A clean impediment to the future allocation of federal funds is the lack of effective means to gauge where and how that money is being spent. Research is needed to assess and classify the areas in public health readiness that are lacking and to identify the system requirements for linking this spending to effective and corresponding public health programs.4,5
To properly assess the impact of spending on public health and bioterrorism preparedness, there is a critical need to develop a financial taxonomy. This will assist Congress in providing oversight and evaluation of public health preparedness expenditures across state and local health departments. This will allow public health decision makers to determine where funding is most effective and will facilitate the implementation of more evidence-based approaches to bioterrorism readiness.
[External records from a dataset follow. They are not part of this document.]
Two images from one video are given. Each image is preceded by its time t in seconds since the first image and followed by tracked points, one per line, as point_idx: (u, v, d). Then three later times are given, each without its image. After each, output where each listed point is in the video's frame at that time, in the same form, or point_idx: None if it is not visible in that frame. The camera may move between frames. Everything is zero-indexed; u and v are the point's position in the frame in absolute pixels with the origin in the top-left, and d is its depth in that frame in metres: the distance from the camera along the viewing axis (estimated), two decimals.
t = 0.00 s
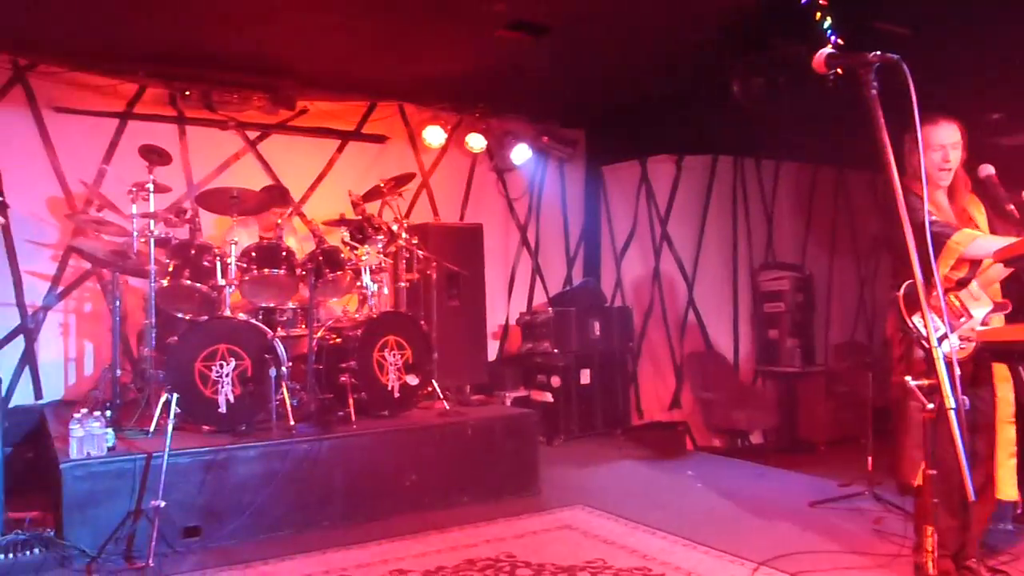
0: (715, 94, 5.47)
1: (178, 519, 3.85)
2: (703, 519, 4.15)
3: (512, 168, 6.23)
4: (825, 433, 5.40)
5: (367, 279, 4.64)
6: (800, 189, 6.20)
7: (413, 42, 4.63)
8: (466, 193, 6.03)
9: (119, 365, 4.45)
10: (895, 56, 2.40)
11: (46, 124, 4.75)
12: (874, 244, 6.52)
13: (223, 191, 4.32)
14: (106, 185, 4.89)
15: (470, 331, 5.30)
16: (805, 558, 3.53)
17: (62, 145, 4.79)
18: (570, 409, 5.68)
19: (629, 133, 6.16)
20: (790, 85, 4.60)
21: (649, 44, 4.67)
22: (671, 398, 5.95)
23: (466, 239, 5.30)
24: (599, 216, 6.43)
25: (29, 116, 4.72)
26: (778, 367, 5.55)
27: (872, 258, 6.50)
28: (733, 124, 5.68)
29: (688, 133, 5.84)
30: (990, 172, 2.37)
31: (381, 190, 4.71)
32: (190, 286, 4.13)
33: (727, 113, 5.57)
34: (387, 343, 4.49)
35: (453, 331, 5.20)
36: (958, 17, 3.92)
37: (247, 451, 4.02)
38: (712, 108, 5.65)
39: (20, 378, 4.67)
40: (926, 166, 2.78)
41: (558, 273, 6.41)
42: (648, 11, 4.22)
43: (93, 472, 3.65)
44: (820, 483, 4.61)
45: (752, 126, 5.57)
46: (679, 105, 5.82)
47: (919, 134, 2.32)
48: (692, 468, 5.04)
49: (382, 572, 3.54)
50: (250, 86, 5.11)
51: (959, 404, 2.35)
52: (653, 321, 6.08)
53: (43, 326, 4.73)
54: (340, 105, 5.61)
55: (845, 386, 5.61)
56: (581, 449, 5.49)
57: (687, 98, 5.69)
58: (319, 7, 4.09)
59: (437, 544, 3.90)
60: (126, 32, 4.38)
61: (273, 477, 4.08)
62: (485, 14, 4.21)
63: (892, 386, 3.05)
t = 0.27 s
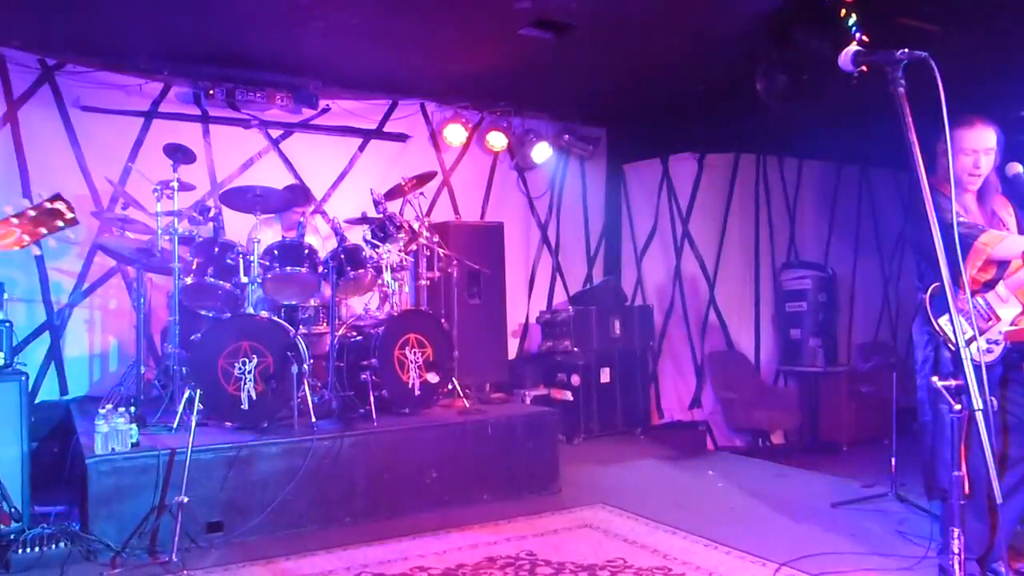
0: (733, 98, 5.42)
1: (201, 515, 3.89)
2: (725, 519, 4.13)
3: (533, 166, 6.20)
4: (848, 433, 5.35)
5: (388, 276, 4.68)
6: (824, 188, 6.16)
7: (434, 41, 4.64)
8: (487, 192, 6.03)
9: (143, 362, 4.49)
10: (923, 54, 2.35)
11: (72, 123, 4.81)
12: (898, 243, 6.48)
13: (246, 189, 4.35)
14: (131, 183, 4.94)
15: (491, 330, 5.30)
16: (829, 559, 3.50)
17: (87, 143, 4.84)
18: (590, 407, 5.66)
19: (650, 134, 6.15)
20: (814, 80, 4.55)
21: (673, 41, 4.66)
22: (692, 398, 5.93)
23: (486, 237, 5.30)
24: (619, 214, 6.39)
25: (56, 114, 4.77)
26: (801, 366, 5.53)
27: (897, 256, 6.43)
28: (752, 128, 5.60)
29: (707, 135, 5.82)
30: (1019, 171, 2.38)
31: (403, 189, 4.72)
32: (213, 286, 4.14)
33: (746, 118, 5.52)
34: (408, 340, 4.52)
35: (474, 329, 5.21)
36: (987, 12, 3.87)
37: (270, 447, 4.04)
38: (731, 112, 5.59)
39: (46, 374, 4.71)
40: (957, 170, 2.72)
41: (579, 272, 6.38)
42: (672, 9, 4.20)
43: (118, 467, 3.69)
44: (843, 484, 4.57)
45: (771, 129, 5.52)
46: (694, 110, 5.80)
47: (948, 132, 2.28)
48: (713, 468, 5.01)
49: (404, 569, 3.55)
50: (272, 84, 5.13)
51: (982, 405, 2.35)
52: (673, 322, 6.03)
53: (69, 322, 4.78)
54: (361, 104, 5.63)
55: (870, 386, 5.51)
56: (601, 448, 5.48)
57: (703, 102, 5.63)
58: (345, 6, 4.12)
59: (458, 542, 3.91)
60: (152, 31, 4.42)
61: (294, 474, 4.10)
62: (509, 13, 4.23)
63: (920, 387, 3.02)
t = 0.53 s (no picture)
0: (734, 100, 5.40)
1: (211, 513, 3.91)
2: (734, 518, 4.13)
3: (541, 165, 6.19)
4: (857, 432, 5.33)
5: (396, 276, 4.70)
6: (831, 185, 6.16)
7: (442, 40, 4.64)
8: (494, 190, 6.04)
9: (154, 361, 4.52)
10: (933, 51, 2.34)
11: (82, 123, 4.83)
12: (906, 239, 6.48)
13: (255, 190, 4.37)
14: (140, 183, 4.96)
15: (499, 328, 5.31)
16: (839, 558, 3.50)
17: (97, 144, 4.86)
18: (598, 405, 5.67)
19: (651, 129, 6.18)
20: (823, 78, 4.49)
21: (680, 40, 4.66)
22: (700, 397, 6.03)
23: (493, 235, 5.31)
24: (625, 212, 6.38)
25: (65, 115, 4.79)
26: (808, 365, 5.46)
27: (905, 253, 6.44)
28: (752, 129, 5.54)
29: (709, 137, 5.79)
30: None
31: (410, 188, 4.73)
32: (221, 285, 4.21)
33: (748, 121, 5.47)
34: (416, 340, 4.53)
35: (482, 328, 5.22)
36: (997, 7, 3.86)
37: (278, 446, 4.06)
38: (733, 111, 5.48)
39: (57, 373, 4.74)
40: (971, 159, 2.73)
41: (587, 270, 6.37)
42: (679, 6, 4.19)
43: (128, 465, 3.72)
44: (852, 482, 4.57)
45: (772, 130, 5.50)
46: (693, 113, 5.75)
47: (957, 128, 2.27)
48: (721, 466, 5.01)
49: (413, 567, 3.57)
50: (280, 84, 5.15)
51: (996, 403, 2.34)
52: (681, 317, 6.09)
53: (80, 321, 4.81)
54: (369, 104, 5.64)
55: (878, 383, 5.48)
56: (609, 447, 5.48)
57: (704, 103, 5.59)
58: (351, 6, 4.13)
59: (467, 540, 3.92)
60: (161, 32, 4.44)
61: (303, 473, 4.11)
62: (516, 12, 4.22)
63: (931, 385, 3.01)
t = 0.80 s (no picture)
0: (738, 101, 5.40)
1: (233, 511, 3.94)
2: (755, 518, 4.11)
3: (559, 164, 6.18)
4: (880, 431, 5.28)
5: (417, 275, 4.71)
6: (851, 182, 6.10)
7: (461, 39, 4.65)
8: (512, 189, 6.04)
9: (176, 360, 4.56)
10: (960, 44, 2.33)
11: (104, 125, 4.87)
12: (930, 237, 6.39)
13: (276, 190, 4.40)
14: (162, 183, 5.01)
15: (518, 327, 5.32)
16: (863, 558, 3.48)
17: (119, 145, 4.91)
18: (617, 404, 5.67)
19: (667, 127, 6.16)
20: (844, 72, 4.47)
21: (699, 39, 4.65)
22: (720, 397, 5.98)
23: (512, 234, 5.32)
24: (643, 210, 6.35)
25: (88, 116, 4.84)
26: (828, 363, 5.47)
27: (928, 250, 6.36)
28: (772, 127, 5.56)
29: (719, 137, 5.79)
30: None
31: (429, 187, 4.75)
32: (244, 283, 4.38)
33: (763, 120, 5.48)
34: (436, 339, 4.55)
35: (502, 327, 5.24)
36: None
37: (299, 445, 4.07)
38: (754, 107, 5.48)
39: (82, 372, 4.80)
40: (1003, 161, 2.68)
41: (605, 268, 6.36)
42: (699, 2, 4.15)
43: (152, 463, 3.74)
44: (875, 482, 4.53)
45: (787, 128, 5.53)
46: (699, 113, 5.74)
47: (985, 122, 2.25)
48: (742, 465, 4.99)
49: (433, 565, 3.58)
50: (299, 85, 5.18)
51: None
52: (700, 315, 6.05)
53: (103, 321, 4.86)
54: (388, 104, 5.66)
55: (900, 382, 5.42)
56: (629, 446, 5.47)
57: (710, 102, 5.57)
58: (370, 5, 4.13)
59: (487, 539, 3.93)
60: (183, 34, 4.48)
61: (325, 472, 4.13)
62: (534, 10, 4.21)
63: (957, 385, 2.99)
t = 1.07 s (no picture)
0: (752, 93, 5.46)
1: (261, 509, 3.96)
2: (782, 517, 4.08)
3: (582, 162, 6.16)
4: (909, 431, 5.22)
5: (441, 274, 4.71)
6: (880, 177, 6.05)
7: (485, 37, 4.64)
8: (535, 187, 6.03)
9: (203, 359, 4.60)
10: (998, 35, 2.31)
11: (132, 126, 4.92)
12: (959, 234, 6.31)
13: (301, 190, 4.42)
14: (189, 183, 5.05)
15: (543, 325, 5.32)
16: (893, 559, 3.44)
17: (147, 146, 4.96)
18: (642, 402, 5.65)
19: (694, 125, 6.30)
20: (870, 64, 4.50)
21: (726, 38, 4.67)
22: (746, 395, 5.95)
23: (536, 232, 5.31)
24: (667, 208, 6.31)
25: (116, 117, 4.89)
26: (855, 361, 5.42)
27: (958, 246, 6.28)
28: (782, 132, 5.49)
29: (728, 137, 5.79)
30: None
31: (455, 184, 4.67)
32: (268, 282, 4.37)
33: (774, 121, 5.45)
34: (460, 337, 4.55)
35: (525, 325, 5.24)
36: None
37: (326, 443, 4.10)
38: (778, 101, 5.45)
39: (111, 370, 4.86)
40: None
41: (628, 266, 6.35)
42: None
43: (181, 461, 3.77)
44: (904, 482, 4.48)
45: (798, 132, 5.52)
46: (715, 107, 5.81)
47: None
48: (768, 464, 4.96)
49: (460, 563, 3.59)
50: (323, 84, 5.22)
51: None
52: (725, 312, 6.02)
53: (132, 320, 4.92)
54: (411, 103, 5.67)
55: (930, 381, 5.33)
56: (652, 445, 5.46)
57: (727, 96, 5.63)
58: (394, 4, 4.13)
59: (512, 537, 3.93)
60: (212, 37, 4.53)
61: (351, 469, 4.16)
62: (559, 7, 4.20)
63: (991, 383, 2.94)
1. Gursky E. Progress and Peril: Bioterrorism Preparedness Dollars and Public Health
. New York, NY: The Century Foundation Inc; 2003.
2. Information Technology: Federal Agencies Face Challenges in Implementing Initiatives to Improve Public Health Infrastructure. Government Accountability Office June 2005 Report.
3. Lister S. An Overview of the US Public Health System in the Context of Emergency Preparedness
. Congressional Research Service Report RL 31719. March 2005.
4. Mays GP, Halverson PK, Scutchfield FD. Behind the curve? What we need to know and learn from public health systems research. J Public Health Manag Pract
5. Institute of Medicine. The Future of Public Health in the 21st Century
. Washington, DC: National Academy Press; 2003.